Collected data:

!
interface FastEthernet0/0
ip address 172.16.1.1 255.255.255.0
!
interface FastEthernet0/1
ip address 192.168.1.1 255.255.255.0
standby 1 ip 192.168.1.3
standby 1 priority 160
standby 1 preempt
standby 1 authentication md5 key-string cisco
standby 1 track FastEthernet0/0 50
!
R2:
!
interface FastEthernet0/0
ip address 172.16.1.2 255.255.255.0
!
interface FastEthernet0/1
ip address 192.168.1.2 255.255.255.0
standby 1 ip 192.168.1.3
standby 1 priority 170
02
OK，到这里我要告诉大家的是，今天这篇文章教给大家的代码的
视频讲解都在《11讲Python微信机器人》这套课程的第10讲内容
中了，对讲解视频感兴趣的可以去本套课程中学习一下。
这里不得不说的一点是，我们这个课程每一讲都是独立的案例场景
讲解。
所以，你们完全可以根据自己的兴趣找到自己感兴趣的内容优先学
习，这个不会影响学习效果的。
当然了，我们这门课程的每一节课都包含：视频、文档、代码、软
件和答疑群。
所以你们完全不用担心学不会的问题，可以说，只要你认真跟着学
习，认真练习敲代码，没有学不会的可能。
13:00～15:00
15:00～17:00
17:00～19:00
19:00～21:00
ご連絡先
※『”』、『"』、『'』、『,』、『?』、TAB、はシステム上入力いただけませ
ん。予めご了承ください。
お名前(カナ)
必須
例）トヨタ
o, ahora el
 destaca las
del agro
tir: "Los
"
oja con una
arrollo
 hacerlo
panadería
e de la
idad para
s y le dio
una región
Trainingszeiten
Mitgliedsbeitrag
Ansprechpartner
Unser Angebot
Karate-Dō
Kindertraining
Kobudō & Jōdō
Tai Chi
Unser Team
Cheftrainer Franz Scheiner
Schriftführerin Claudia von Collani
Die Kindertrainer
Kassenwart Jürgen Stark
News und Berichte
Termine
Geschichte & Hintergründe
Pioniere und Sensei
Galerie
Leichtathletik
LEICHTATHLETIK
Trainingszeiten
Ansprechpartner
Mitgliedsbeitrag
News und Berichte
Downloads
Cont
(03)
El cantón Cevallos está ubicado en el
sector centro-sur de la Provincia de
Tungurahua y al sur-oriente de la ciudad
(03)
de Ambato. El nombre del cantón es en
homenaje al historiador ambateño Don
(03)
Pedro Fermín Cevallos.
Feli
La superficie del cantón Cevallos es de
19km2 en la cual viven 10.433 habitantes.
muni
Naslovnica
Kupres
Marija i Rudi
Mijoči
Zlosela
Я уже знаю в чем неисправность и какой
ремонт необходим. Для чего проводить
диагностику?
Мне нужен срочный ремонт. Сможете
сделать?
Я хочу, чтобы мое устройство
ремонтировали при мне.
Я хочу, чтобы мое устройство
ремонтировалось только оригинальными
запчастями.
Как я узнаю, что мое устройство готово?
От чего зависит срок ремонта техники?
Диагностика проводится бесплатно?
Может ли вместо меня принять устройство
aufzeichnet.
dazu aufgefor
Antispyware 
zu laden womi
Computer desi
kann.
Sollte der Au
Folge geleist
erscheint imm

Problem to work on
Please reproduce every one of the lines above, keeping each one unchanged.

Task result
!
interface FastEthernet0/0
ip address 172.16.1.1 255.255.255.0
!
interface FastEthernet0/1
ip address 192.168.1.1 255.255.255.0
standby 1 ip 192.168.1.3
standby 1 priority 160
standby 1 preempt
standby 1 authentication md5 key-string cisco
standby 1 track FastEthernet0/0 50
!
R2:
!
interface FastEthernet0/0
ip address 172.16.1.2 255.255.255.0
!
interface FastEthernet0/1
ip address 192.168.1.2 255.255.255.0
standby 1 ip 192.168.1.3
standby 1 priority 170
02
OK，到这里我要告诉大家的是，今天这篇文章教给大家的代码的
视频讲解都在《11讲Python微信机器人》这套课程的第10讲内容
中了，对讲解视频感兴趣的可以去本套课程中学习一下。
这里不得不说的一点是，我们这个课程每一讲都是独立的案例场景
讲解。
所以，你们完全可以根据自己的兴趣找到自己感兴趣的内容优先学
习，这个不会影响学习效果的。
当然了，我们这门课程的每一节课都包含：视频、文档、代码、软
件和答疑群。
所以你们完全不用担心学不会的问题，可以说，只要你认真跟着学
习，认真练习敲代码，没有学不会的可能。
13:00～15:00
15:00～17:00
17:00～19:00
19:00～21:00
ご連絡先
※『”』、『"』、『'』、『,』、『?』、TAB、はシステム上入力いただけませ
ん。予めご了承ください。
お名前(カナ)
必須
例）トヨタ
o, ahora el
 destaca las
del agro
tir: "Los
"
oja con una
arrollo
 hacerlo
panadería
e de la
idad para
s y le dio
una región
Trainingszeiten
Mitgliedsbeitrag
Ansprechpartner
Unser Angebot
Karate-Dō
Kindertraining
Kobudō & Jōdō
Tai Chi
Unser Team
Cheftrainer Franz Scheiner
Schriftführerin Claudia von Collani
Die Kindertrainer
Kassenwart Jürgen Stark
News und Berichte
Termine
Geschichte & Hintergründe
Pioniere und Sensei
Galerie
Leichtathletik
LEICHTATHLETIK
Trainingszeiten
Ansprechpartner
Mitgliedsbeitrag
News und Berichte
Downloads
Cont
(03)
El cantón Cevallos está ubicado en el
sector centro-sur de la Provincia de
Tungurahua y al sur-oriente de la ciudad
(03)
de Ambato. El nombre del cantón es en
homenaje al historiador ambateño Don
(03)
Pedro Fermín Cevallos.
Feli
La superficie del cantón Cevallos es de
19km2 en la cual viven 10.433 habitantes.
muni
Naslovnica
Kupres
Marija i Rudi
Mijoči
Zlosela
Я уже знаю в чем неисправность и какой
ремонт необходим. Для чего проводить
диагностику?
Мне нужен срочный ремонт. Сможете
сделать?
Я хочу, чтобы мое устройство
ремонтировали при мне.
Я хочу, чтобы мое устройство
ремонтировалось только оригинальными
запчастями.
Как я узнаю, что мое устройство готово?
От чего зависит срок ремонта техники?
Диагностика проводится бесплатно?
Может ли вместо меня принять устройство
aufzeichnet.
dazu aufgefor
Antispyware 
zu laden womi
Computer desi
kann.
Sollte der Au
Folge geleist
erscheint imm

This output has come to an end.